**EXERCISE MATERIAL**:
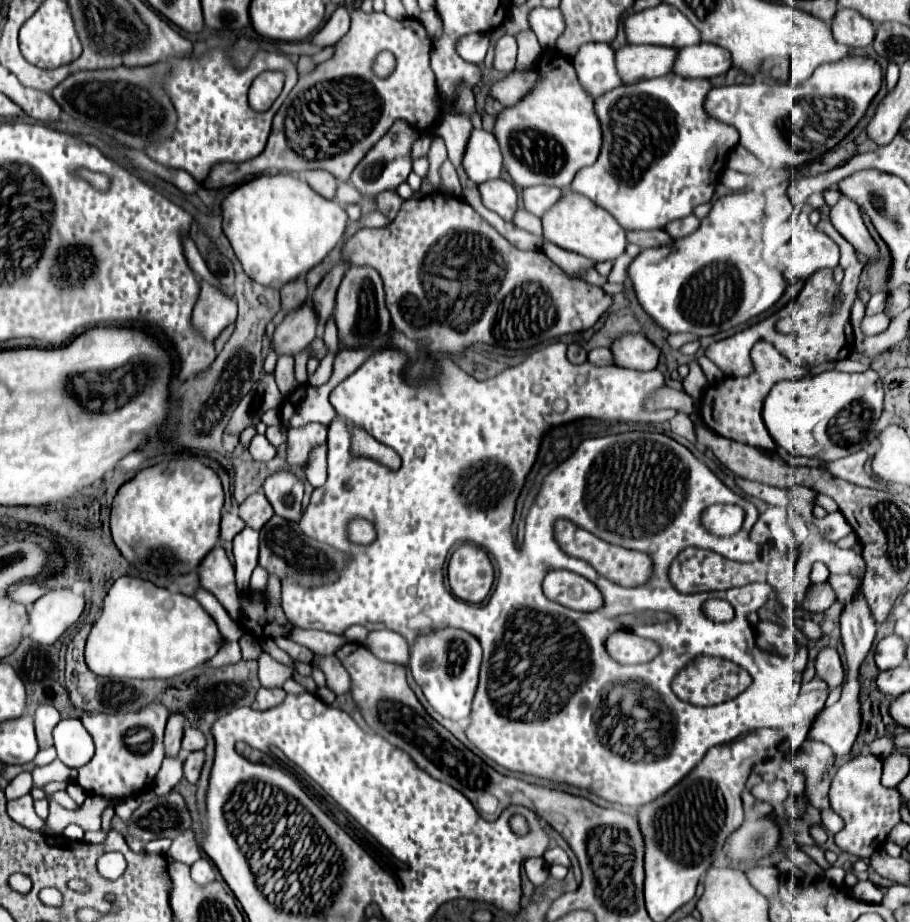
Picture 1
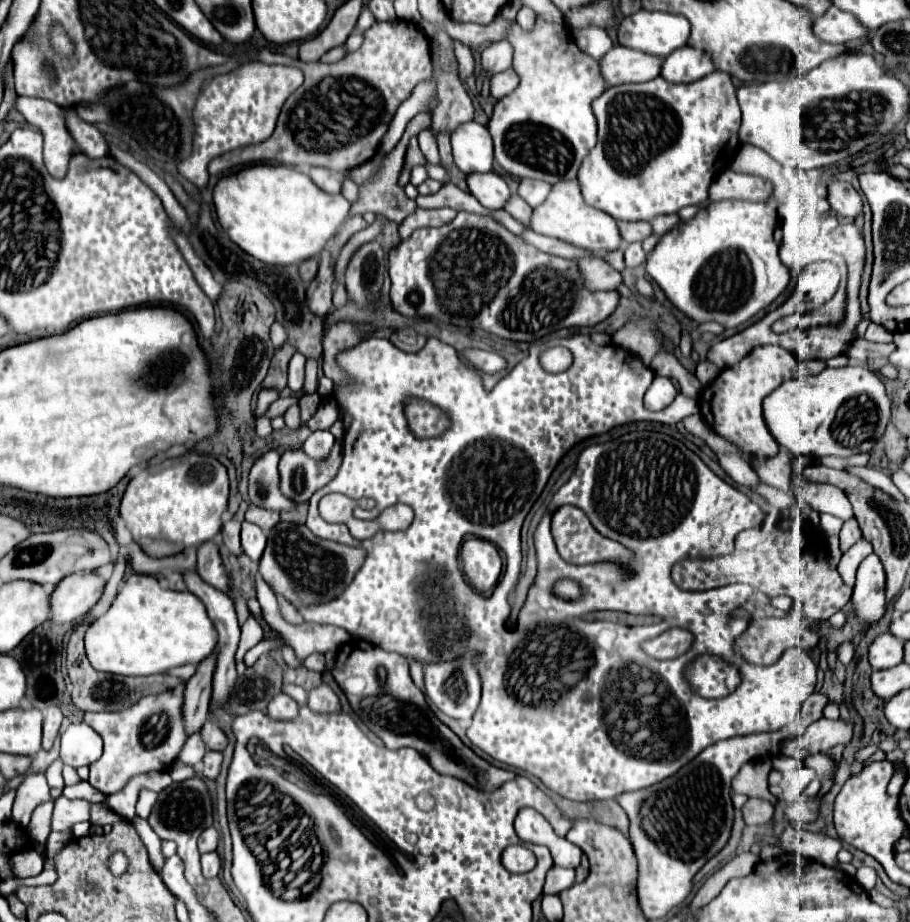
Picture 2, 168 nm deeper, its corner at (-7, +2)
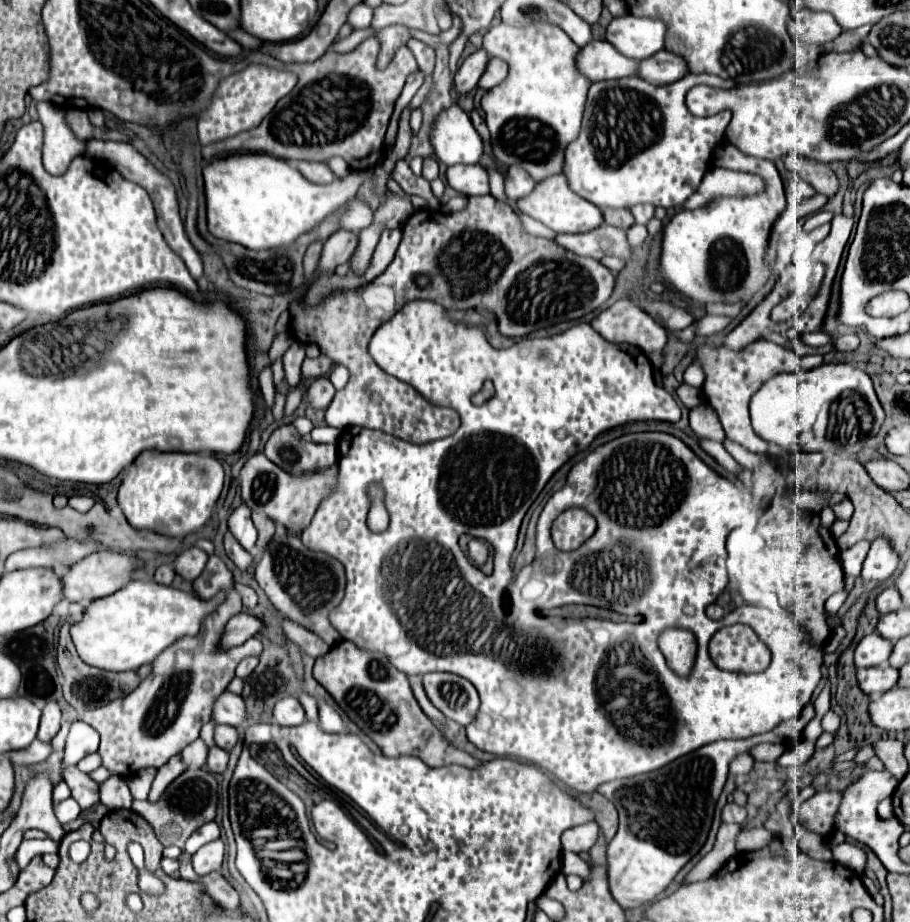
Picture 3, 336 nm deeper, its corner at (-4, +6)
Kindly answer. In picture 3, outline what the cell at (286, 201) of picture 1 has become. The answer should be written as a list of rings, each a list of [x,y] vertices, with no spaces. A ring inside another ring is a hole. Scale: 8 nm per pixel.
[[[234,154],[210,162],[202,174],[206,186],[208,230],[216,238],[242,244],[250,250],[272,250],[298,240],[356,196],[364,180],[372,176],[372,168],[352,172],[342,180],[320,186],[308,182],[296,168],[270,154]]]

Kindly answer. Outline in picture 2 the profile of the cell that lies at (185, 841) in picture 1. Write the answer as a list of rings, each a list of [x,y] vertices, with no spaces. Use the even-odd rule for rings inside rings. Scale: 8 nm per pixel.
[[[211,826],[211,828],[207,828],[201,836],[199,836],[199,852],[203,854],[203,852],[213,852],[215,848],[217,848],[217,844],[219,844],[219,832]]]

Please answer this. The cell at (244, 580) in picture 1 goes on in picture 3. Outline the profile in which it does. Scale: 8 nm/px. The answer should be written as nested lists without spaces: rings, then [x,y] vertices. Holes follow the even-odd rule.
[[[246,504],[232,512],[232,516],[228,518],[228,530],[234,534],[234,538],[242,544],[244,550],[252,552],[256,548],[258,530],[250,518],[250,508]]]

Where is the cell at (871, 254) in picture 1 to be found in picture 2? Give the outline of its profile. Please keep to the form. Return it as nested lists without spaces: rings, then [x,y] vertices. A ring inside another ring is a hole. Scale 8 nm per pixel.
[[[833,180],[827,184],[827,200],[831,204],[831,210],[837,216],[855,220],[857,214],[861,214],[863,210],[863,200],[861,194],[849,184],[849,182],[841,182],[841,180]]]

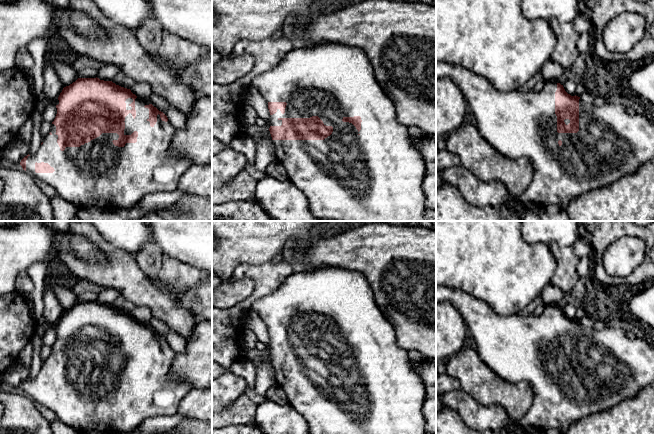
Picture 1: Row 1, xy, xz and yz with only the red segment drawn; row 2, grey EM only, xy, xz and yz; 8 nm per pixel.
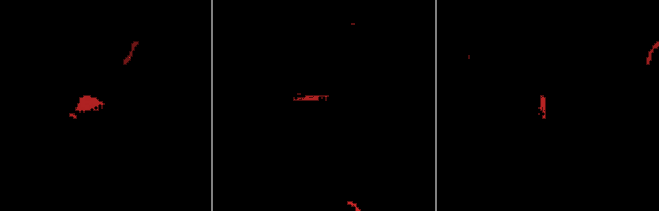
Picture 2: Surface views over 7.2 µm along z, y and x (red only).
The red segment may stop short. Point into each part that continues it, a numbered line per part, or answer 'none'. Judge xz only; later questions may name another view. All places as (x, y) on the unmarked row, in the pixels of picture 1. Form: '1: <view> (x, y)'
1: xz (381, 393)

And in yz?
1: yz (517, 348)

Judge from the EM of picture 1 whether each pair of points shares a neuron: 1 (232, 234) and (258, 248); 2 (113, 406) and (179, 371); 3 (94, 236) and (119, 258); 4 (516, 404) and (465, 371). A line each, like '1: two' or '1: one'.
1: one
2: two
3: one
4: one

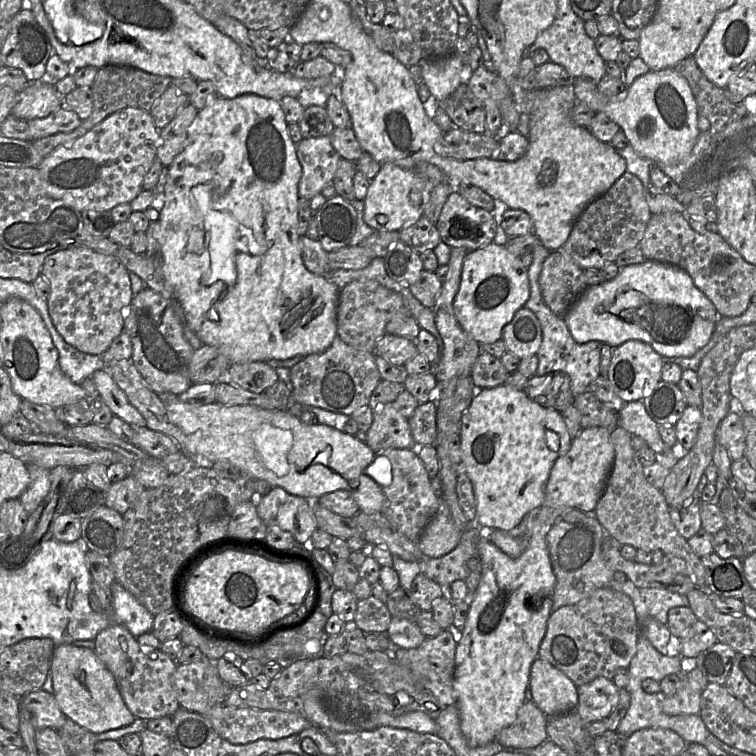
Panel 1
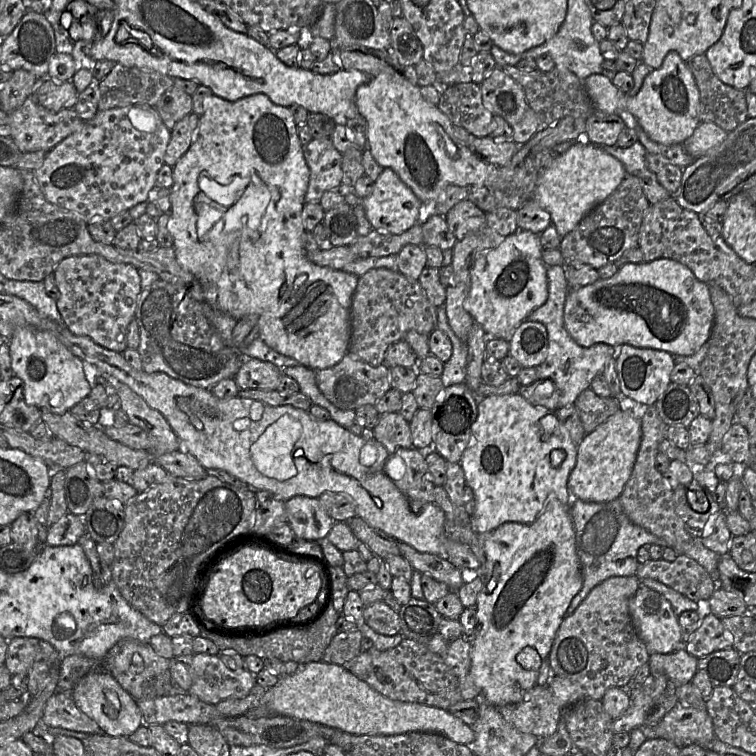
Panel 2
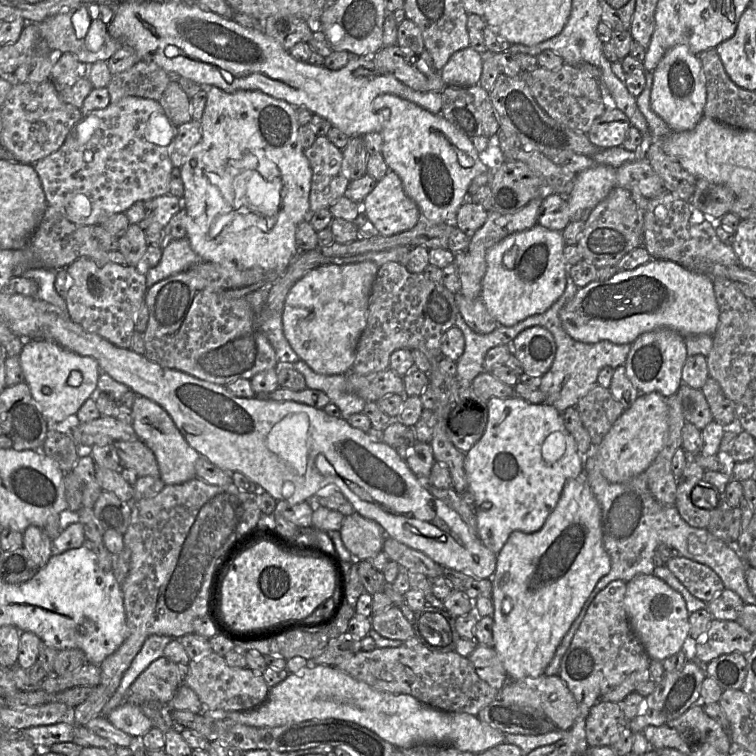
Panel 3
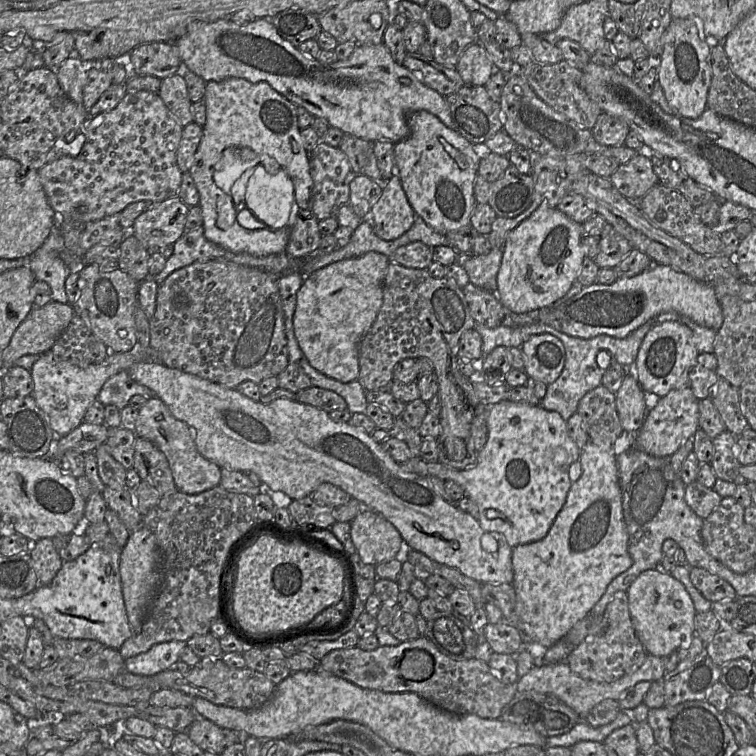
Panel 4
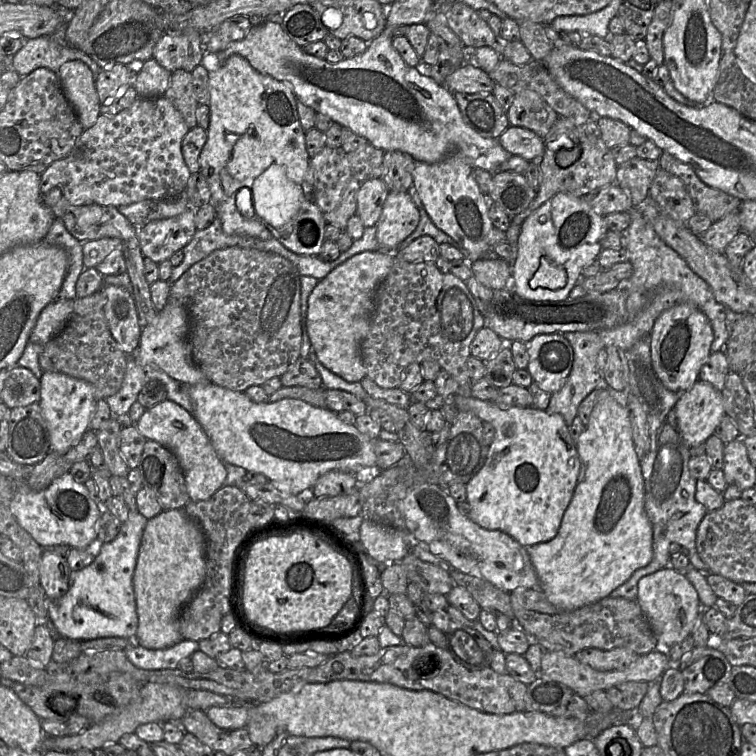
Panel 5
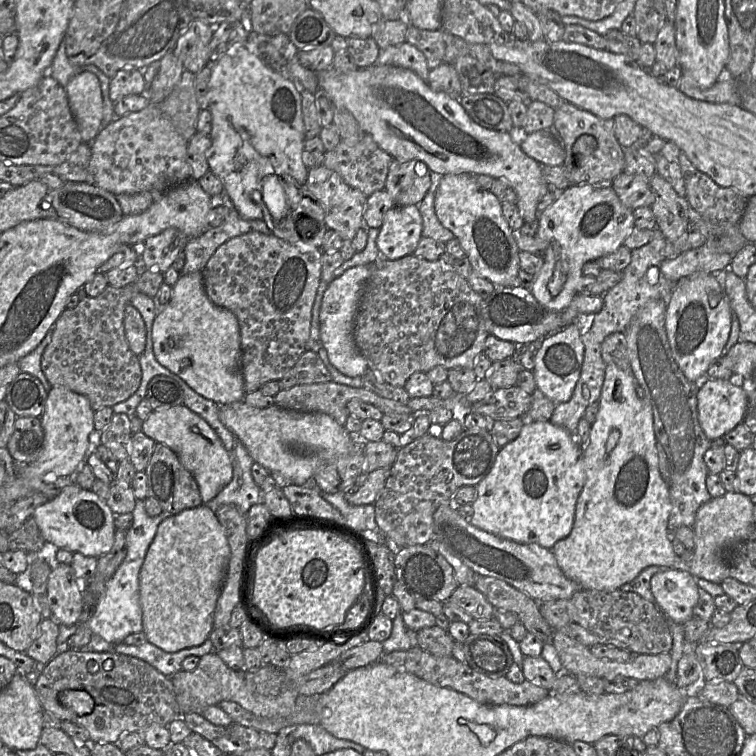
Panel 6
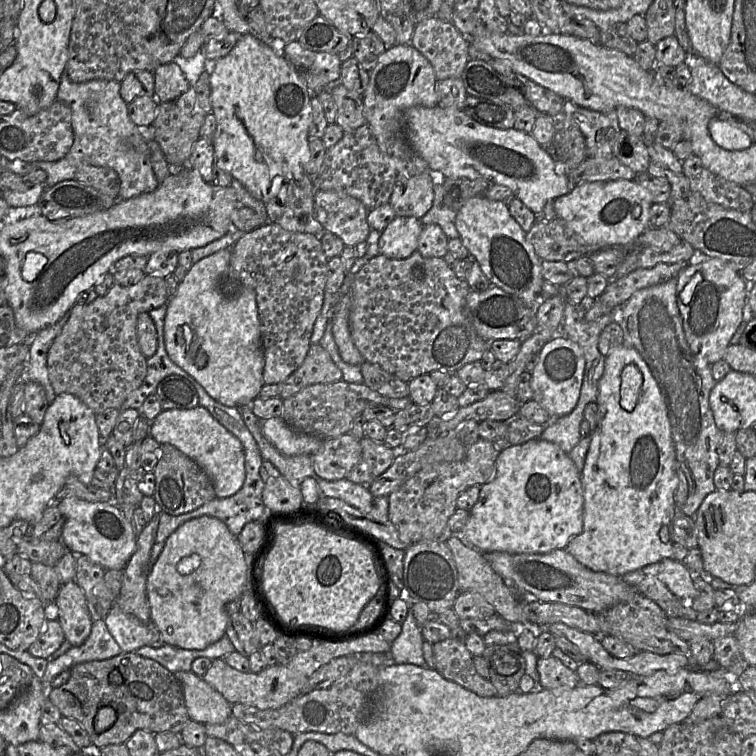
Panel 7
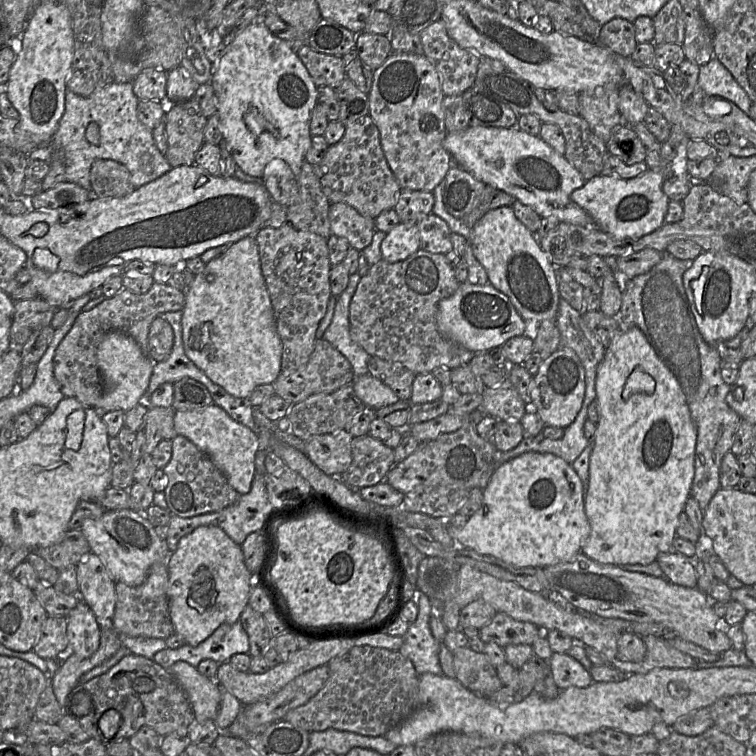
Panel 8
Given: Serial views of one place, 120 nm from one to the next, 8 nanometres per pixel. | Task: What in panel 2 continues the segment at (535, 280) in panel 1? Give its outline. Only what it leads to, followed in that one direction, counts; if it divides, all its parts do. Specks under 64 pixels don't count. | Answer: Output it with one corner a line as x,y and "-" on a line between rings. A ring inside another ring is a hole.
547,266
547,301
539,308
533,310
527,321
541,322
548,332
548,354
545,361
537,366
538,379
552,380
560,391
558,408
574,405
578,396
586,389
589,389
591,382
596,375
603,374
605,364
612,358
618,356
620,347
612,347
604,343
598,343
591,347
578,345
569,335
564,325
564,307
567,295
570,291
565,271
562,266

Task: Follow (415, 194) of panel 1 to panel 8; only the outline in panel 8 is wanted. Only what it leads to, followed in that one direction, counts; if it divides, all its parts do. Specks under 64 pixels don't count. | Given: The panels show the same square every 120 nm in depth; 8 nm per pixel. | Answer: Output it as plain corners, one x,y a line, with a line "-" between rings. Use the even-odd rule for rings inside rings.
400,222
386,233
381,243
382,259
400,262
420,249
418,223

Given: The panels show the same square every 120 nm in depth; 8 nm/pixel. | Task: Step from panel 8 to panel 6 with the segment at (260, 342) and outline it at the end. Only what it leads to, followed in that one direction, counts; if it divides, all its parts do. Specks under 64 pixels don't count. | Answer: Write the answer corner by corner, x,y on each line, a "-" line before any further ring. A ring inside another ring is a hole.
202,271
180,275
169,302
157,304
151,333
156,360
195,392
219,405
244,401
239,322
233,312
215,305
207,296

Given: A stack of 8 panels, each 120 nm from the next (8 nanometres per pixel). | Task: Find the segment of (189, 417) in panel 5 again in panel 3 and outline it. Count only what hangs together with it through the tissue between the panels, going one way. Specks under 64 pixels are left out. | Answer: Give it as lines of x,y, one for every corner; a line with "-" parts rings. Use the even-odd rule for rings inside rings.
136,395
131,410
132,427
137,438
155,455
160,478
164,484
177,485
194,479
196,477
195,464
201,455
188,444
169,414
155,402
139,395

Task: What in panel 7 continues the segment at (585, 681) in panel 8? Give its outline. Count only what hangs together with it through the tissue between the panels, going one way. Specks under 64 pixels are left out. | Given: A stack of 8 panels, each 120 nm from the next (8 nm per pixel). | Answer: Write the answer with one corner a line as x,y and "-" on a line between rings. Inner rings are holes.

**INSTRUCTIONS FOR THE TASK**:
The line containing "Picture 3, 336" marks where the copy ends; print every line before it from the start of the records, and that line too, but no pictures.

**COMPLETED TASK**:
Picture 1
Picture 2, 168 nm deeper, its corner at (-7, +2)
Picture 3, 336 nm deeper, its corner at (-4, +6)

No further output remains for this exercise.